MINNEAPOLIS (AP) - Minnesota residents and organizations are rallying to send financial and medical aid to Liberia in light of the recent Ebola outbreak.

Around 200 people attended a meeting Sunday night in Brooklyn Park to discuss the deadly outbreak and its effect on the community, the Star Tribune (http://strib.mn/1s49GG2 ) reported. Decontee Sawyer, the widow of the first American to die from the disease, urged people to be helpful and understanding.

“Let’s not turn our backs against our brothers and sisters who are already struggling from this tragedy,” Sawyer said. “I understand the fear. Good people are afraid, but let’s not let that fear turn into something worse.”

Her husband, Patrick Sawyer, worked for the Liberian government and died in Nigeria on July 25, shortly after arriving from Liberia. He had planned to return to Coon Rapids, where his family lives, in August.

Minnesota is home to more than 30,000 people of Liberian descent, including one of the largest Liberian populations outside of Africa in Brooklyn Park. Many residents whose relatives are still in Liberia are scrambling to get them out of the country.

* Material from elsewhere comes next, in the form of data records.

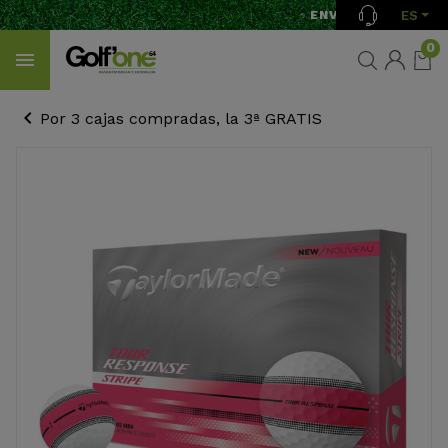
ES
ENVÍO GRATIS A PAR
0
Por 3 cajas compradas, la 3ª GRATIS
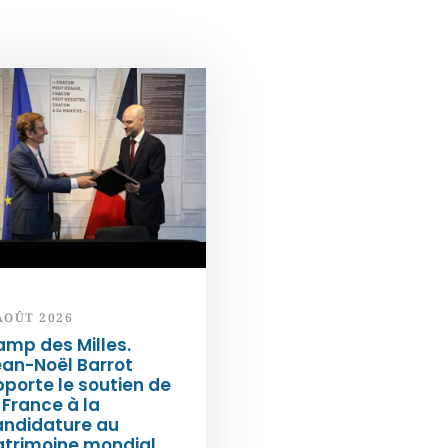
AOÛT 2026
mp des Milles.
an-Noël Barrot
porte le soutien de
 France à la
andidature au
atrimoine mondial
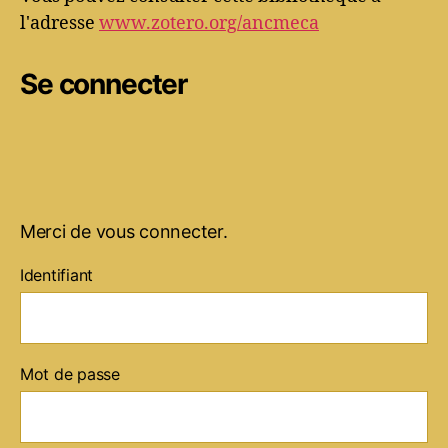
l'adresse
www.zotero.org/ancmeca
Se connecter
Merci de vous connecter.
Identifiant
Mot de passe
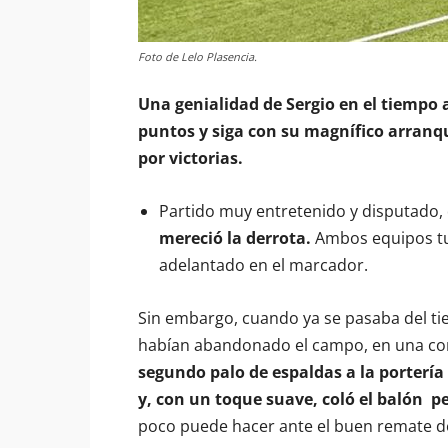
Foto de Lelo Plasencia.
Una genialidad de Sergio en el tiempo a
puntos y siga con su magnífico arranqu
por victorias.
Partido muy entretenido y disputado
mereció la derrota.
Ambos equipos tu
adelantado en el marcador.
Sin embargo, cuando ya se pasaba del ti
habían abandonado el campo, en una con
segundo palo de espaldas a la portería
y, con un toque suave, coló el balón p
poco puede hacer ante el buen remate del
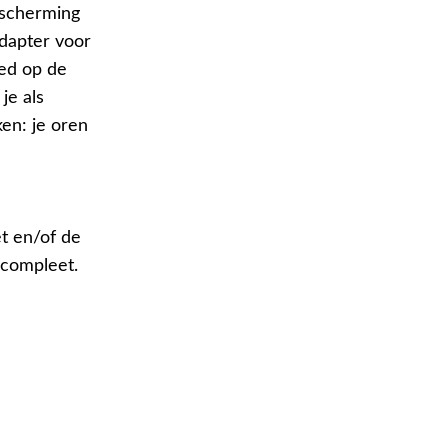
scherming
adapter voor
ed op de
je als
en: je oren
t en/of de
 compleet.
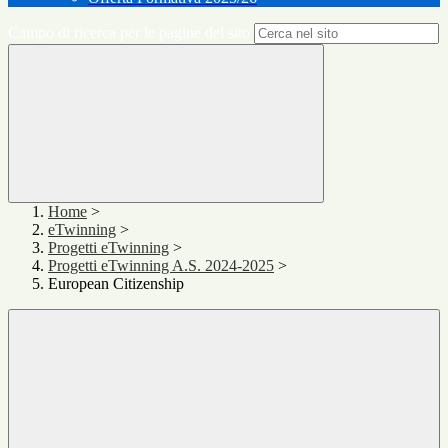
Campo di ricerca per le pagine del sito
Home
>
eTwinning
>
Progetti eTwinning
>
Progetti eTwinning A.S. 2024-2025
>
European Citizenship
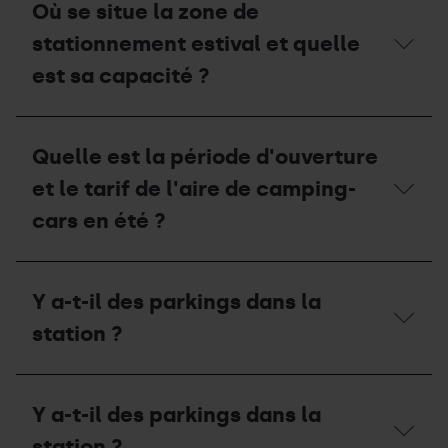
Où se situe la zone de
stationnement estival et quelle
est sa capacité ?
Où
se
Quelle est la période d'ouverture
situe
la
et le tarif de l'aire de camping-
zone
de
cars en été ?
stationnement
estival
et
Quelle
quelle
est
Y a-t-il des parkings dans la
est
la
sa
période
station ?
capacité
d'ouverture
?
et
le
Y
tarif
a-
Y a-t-il des parkings dans la
de
t-
l'aire
il
station ?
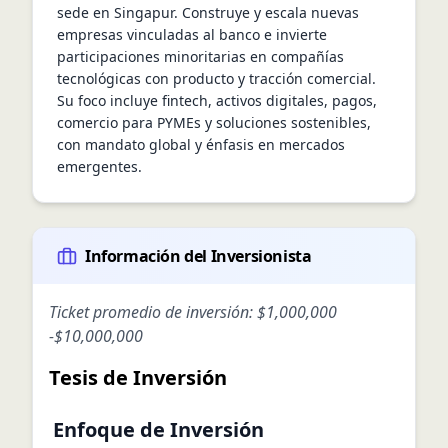
sede en Singapur. Construye y escala nuevas 
empresas vinculadas al banco e invierte 
participaciones minoritarias en compañías 
tecnológicas con producto y tracción comercial. 
Su foco incluye fintech, activos digitales, pagos, 
comercio para PYMEs y soluciones sostenibles, 
con mandato global y énfasis en mercados 
emergentes.
Información del Inversionista
Ticket promedio de inversión:
$1,000,000
-
$10,000,000
Tesis de Inversión
Enfoque de Inversión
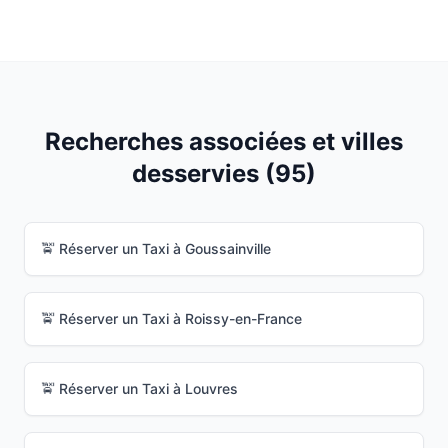
Recherches associées et villes
desservies (
95
)
🚖 Réserver un Taxi à
Goussainville
🚖 Réserver un Taxi à
Roissy-en-France
🚖 Réserver un Taxi à
Louvres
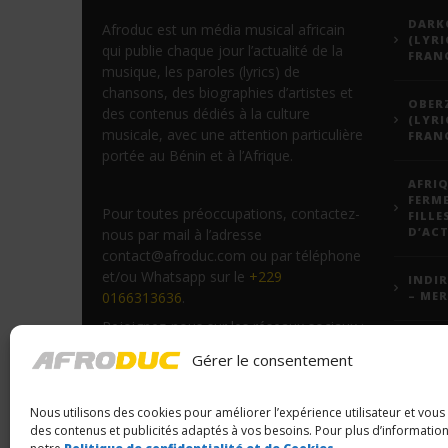
DARKO
Afroduc est un média musical africain
(LYRI
qui publie chaque jour l’actualité de la
FRANÇ
musique, les paroles (lyrics) de
chansons, des biographies d’artistes et
OBERZ
des contenus dédiés à la culture
(LYRI
musicale, avec une attention particulière
FRANÇ
portée au Bénin et à l’Afrique.
AFRIQ
FERM
Pour toutes préoccupations, contactez-
FILLE
D’ACT
nous par mail à l’adresse
contact@afroduc.com ou par téléphone
et/ou Whatsapp sur le
+229
INDIR
0166313636
.
– MER
Rejoignez-nous sur les réseaux sociaux :
JEADY
YouTube
,
Facebook
et
TikTok
.
Gérer le consentement
PARO
VODU
Nous utilisons des cookies pour améliorer l’expérience utilisateur et vou
FORM
des contenus et publicités adaptés à vos besoins. Pour plus d’information
VOUS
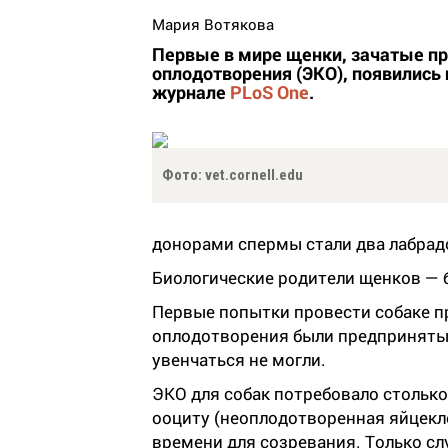
Мария Вотякова
Первые в мире щенки, зачатые п
оплодотворения (ЭКО), появились 
журнале
PLoS One
.
Фото: vet.cornell.edu
донорами спермы стали два лабрадо
Биологические родители щенков — 
Первые попытки провести собаке п
оплодотворения были предприняты е
увенчаться не могли.
ЭКО для собак потребовало столько 
ооциту (неоплодотворенная яйцекл
времени для созревания. Только сл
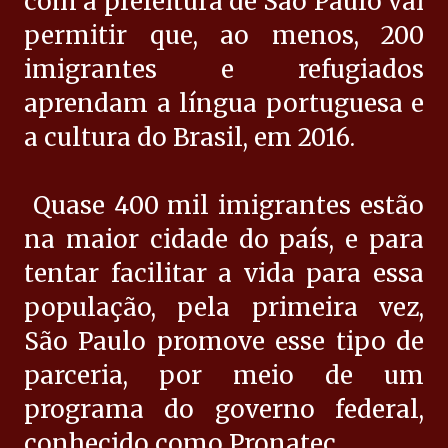
com a prefeitura de São Paulo vai
permitir que, ao menos, 200
imigrantes e refugiados
aprendam a língua portuguesa e
a cultura do Brasil, em 2016.
Quase 400 mil imigrantes estão
na maior cidade do país, e para
tentar facilitar a vida para essa
população, pela primeira vez,
São Paulo promove esse tipo de
parceria, por meio de um
programa do governo federal,
conhecido como Pronatec.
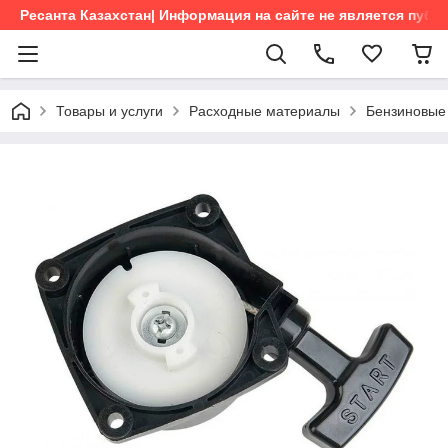
Ресанта Казахстан| Информация на сайте не является пуб
Товары и услуги
Расходные материалы
Бензиновые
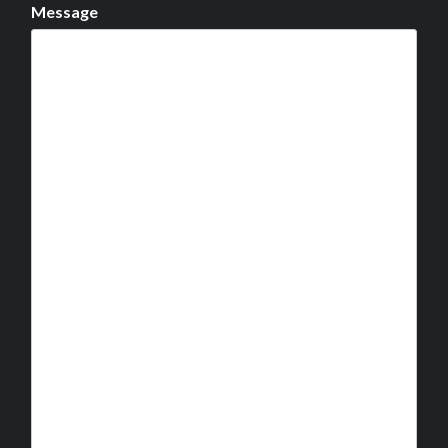
Message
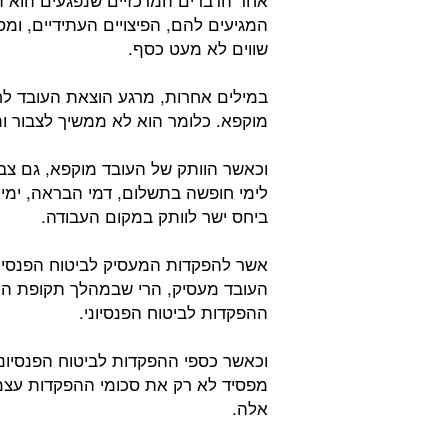
המגיעים להם, הפיצויים העתידיים, ו
שווים לא מעט כסף.
במילים אחרות, מרגע הוצאת העובד לח
מוקפא. כלומר הוא לא ממשיך לצבור 
וכאשר הוותק של העובד מוקפא, גם צבי
לימי חופשה בתשלום, דמי הבראה, ימי מ
ביחס ישר לוותק במקום העבודה.
אשר להפקדות המעסיק לביטוח הפנסיונ
העובד מעסיק, הרי שבמהלך תקופת הח
ההפקדות לביטוח הפנסיוני.
וכאשר כספי ההפקדות לביטוח הפנסיוני
מפסיד לא רק את סכומי ההפקדות עצמ
אלה.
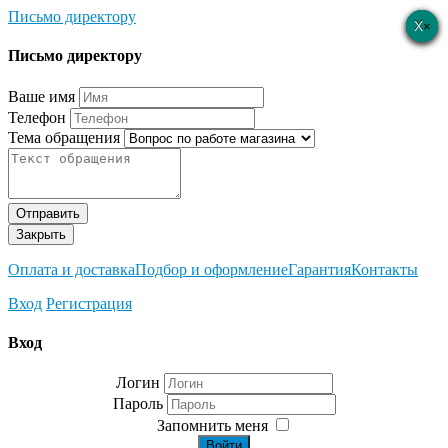
Письмо директору
×
×
×
×
×
Письмо директору
Ваше имя
Телефон
Тема обращения
Отправить
Закрыть
Оплата и доставка
Подбор и оформление
Гарантия
Контакты
Вход
Регистрация
Вход
Логин
Пароль
Запомнить меня
Войти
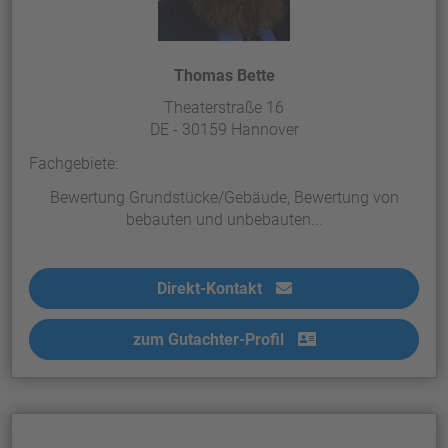
Thomas Bette
Theaterstraße 16
DE - 30159 Hannover
Fachgebiete:
Bewertung Grundstücke/Gebäude, Bewertung von
bebauten und unbebauten...
Direkt-Kontakt
zum Gutachter-Profil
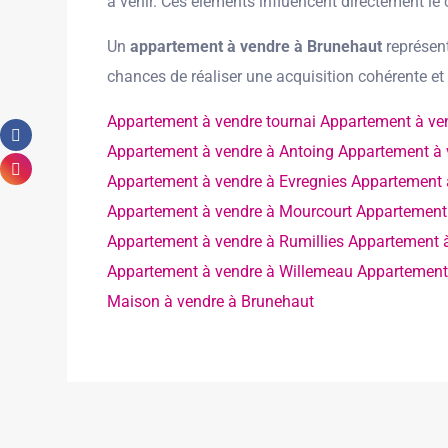
à venir. Ces éléments influencent directement le 
Un
appartement à vendre à Brunehaut
représent
chances de réaliser une acquisition cohérente et
Appartement à vendre tournai
Appartement à ve
Appartement à vendre à Antoing
Appartement à 
Appartement à vendre à Evregnies
Appartement 
Appartement à vendre à Mourcourt
Appartement 
Appartement à vendre à Rumillies
Appartement 
Appartement à vendre à Willemeau
Appartement
Maison à vendre à Brunehaut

The Ebola outbreak has killed nearly 900 people in three West African nations.

Wynfred Russell, executive director of Brooklyn Park’s African Career, Education & Resource Inc., is trying to get his brother on a plane bound for Minnesota. But he said many flights are full and ticket prices are skyrocketing.

“I know a number of people trying to get their relatives out,” Russell said. “There is this wave of anxiety.”

Russell helped plan an upcoming mission trip to Liberia, but the group decided to cancel travel plans and send money and equipment instead.

Some local churches and nonprofits are also stepping up to help prevent the spread of Ebola in West Africa.

Global Health Ministries, a Lutheran organization based in Minneapolis, plans to send five large containers filled with gowns, masks, gloves and other supplies to Liberia. The shipment will cost the organization an extra $10,000.

Although officials say it’s highly unlikely that the outbreak will come to the Twin Cities, Brooklyn Park firefighters and police officers will begin to wear protective gear when responding to medical calls involving flu-like symptoms.